> **What you are asked to do**
For the listing below, output exactly the lines from the line with "uro y E-Enduro 2023" up to and including the line with "Team Relay - Escocia", and no other lines.

> **Records**
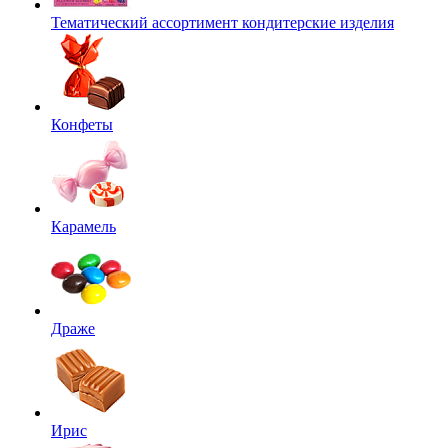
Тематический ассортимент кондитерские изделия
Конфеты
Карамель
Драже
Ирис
==
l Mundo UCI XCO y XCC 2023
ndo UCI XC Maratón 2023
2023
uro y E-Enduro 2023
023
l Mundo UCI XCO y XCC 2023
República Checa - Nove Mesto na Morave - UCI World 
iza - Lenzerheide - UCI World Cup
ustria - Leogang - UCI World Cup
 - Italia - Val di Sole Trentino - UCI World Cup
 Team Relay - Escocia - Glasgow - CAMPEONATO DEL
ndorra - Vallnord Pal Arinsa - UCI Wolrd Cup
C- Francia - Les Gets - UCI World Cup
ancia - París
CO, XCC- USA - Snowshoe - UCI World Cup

> **Completed exercise**
uro y E-Enduro 2023
023
l Mundo UCI XCO y XCC 2023
República Checa - Nove Mesto na Morave - UCI World 
iza - Lenzerheide - UCI World Cup
ustria - Leogang - UCI World Cup
 - Italia - Val di Sole Trentino - UCI World Cup
 Team Relay - Escocia - Glasgow - CAMPEONATO DEL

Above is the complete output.